【株主と取締役のちがいって?】(八木香織)

こんにちは、クロスオーバーネットワークの八木香織です。今回のテーマは、株主と取締役の違いについてお話します。

はじめに

株式会社設立に関して、以前のような最低資本金制度や複数人の取締役の選任などのハードルが法律改正によってなくなり、今日では、起業時に株式会社を設立することも珍しくなくなりました。

 

そのような会社の多くは、企業した人が自分でお金を出して、運営も自分でするというケースがほとんどだと思います。このように株主イコール取締役であれば、当然、何でも自分で決めて行うことができるわけですが、法律上は株主、取締役それぞれの役割が区別して定められています。
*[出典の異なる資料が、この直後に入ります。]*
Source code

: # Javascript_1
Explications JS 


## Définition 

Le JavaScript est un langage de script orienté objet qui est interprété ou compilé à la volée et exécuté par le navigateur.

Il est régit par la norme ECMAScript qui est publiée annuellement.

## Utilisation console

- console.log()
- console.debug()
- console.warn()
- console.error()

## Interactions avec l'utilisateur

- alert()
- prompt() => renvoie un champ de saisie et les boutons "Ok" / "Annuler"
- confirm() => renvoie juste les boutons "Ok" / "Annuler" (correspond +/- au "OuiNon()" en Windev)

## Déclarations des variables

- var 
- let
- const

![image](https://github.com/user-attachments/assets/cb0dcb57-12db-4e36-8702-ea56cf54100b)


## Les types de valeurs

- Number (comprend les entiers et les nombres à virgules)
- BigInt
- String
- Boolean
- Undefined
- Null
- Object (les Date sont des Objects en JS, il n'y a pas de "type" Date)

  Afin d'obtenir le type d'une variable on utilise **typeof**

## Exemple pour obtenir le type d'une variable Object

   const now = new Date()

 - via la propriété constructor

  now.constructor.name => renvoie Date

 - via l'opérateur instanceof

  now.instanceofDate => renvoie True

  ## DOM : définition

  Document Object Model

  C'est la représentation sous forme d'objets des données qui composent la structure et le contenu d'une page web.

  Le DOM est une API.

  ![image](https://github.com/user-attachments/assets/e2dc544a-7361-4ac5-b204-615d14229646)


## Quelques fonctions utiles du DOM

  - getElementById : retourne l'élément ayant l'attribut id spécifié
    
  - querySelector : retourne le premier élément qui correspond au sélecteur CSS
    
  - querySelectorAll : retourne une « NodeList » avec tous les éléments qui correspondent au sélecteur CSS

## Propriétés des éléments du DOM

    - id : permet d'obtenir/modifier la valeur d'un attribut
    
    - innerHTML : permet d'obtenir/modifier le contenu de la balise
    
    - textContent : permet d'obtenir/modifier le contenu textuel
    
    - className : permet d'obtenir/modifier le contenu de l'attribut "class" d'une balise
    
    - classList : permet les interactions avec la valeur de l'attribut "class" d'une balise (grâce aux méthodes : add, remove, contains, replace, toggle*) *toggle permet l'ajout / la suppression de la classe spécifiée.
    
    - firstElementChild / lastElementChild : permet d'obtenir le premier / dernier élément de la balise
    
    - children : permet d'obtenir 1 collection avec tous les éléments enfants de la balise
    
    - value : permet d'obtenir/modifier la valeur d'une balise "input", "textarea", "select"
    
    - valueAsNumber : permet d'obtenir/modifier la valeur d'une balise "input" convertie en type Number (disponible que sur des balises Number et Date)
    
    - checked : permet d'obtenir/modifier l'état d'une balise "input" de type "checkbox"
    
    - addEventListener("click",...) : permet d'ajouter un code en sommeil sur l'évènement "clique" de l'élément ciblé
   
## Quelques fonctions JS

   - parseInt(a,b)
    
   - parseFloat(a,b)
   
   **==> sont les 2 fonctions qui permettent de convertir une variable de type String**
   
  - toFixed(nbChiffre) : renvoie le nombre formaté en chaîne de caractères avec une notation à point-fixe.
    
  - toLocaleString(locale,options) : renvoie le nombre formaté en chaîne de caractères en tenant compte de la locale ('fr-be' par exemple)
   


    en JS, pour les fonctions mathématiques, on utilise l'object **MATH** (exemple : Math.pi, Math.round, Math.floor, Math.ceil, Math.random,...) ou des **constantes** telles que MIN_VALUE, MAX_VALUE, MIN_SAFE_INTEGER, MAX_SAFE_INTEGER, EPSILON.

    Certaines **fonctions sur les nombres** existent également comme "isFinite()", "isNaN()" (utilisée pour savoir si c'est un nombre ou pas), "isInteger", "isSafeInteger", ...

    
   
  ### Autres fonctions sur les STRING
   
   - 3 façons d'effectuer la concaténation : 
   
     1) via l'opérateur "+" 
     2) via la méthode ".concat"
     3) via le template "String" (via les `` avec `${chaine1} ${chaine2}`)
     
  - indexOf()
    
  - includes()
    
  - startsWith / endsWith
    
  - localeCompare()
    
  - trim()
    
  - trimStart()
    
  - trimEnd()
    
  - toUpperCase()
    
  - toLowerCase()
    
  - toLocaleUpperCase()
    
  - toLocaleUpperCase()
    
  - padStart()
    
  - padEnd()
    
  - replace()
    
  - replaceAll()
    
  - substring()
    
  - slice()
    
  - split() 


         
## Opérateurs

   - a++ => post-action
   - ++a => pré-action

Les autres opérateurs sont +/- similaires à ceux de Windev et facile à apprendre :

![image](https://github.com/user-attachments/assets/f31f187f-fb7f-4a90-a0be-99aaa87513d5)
そこで今回は、一人で会社を設立した時に知っておきたい株主と取締役の違いについてお話します。

 

 株主と取締役

まず、株主と取締役の役割についてお話します。

株主とは、会社に出資し、代わりに株式を受け取った人のことを言います。いわば会社にお金を出している、会社の所有者です。

 

株主は会社のオーナーであるわけですから、その権限は絶大です。後述する取締役の選任解任や会社の経営方針は、株主全員による会議である株主総会で決定することになります。

 

一方、取締役とは、実際の会社運営の責任者です。取締役は株主総会で選ばれ、株主総会の決定に従って、会社の経営責任として実際の会社運営を取り仕切ります。

 

 一人会社でも株主総会を開く?

一人会社の場合、株主も自分、取締役も自分ですから、株主総会なんて開かなくてもよいのではと思えるかもしれません。しかし、たとえ一人会社でも株主総会は開かなくてはいけませんし、そしてその内容を議事録として残しておく必要があります。
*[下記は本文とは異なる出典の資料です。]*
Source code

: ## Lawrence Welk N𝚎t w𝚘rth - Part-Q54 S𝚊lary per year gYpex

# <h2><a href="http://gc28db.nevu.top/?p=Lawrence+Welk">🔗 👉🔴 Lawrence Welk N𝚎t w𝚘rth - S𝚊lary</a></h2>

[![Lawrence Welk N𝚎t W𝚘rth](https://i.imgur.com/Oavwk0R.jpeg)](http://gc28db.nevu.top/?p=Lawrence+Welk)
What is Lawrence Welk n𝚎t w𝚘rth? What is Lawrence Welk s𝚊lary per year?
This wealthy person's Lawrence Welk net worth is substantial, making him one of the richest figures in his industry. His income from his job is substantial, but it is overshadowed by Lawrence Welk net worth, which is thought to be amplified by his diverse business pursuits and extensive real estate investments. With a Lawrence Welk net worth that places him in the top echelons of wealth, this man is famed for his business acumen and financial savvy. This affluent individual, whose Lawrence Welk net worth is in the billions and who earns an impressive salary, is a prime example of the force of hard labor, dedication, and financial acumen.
例えば、自分の役員としての任期が満了して再任する場合などは、たとえこれまで通り自分が続けるにしても登記する必要があり、その際に、必ず株主総会議事録が必要となります。また、役員の報酬についても、議事録に残していないと損金計上が認められない場合もあります。

 

とはいえ。もちろん一人ですから、大げさに考える必要はありません。事業年度終了から法人の確定申告の期限である2か月以内に、それこそ喫茶店ででも、自分で決めたことを議事録として残しておけばいいだけのことです。

 

まとめ

最後に今まだお話した株主と取締役の違いに関連して、資金調達のお話しをします。

資金調達には借り入れる場合と新たに株式を発行する場合があります。借り入れる場合には会社の事業活動の一つにすぎません。しかし、新たに株式を発行し自分以外の人から資金を調達した場合には、会社の運営に大きくかかわってくることになります。
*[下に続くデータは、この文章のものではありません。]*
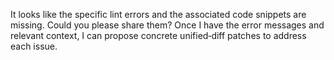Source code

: It looks like the specific lint errors and the associated code snippets are missing. Could you please share them? Once I have the error messages and relevant context, I can propose concrete unified‐diff patches to address each issue.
新たに株主となった人には、出資比率に応じて当然に一定の株主としての権利が生じることに注意してください。例えば、発行している株式の50パーセント超を自分以外に保有されれば、たとえ自分が会社を設立したといっても、取締役の選任解任を含め、会社の意思決定はすべてその株主が決定できることになってしまいます。

と、最後に企業の乗っ取りのような大袈裟な話になりましたが、たとえ一人会社でも株式会社である以上会社法の規定に従って運営されることになるわけですから、株主の権限や取締役の責任を理解して運営していくことが大切です。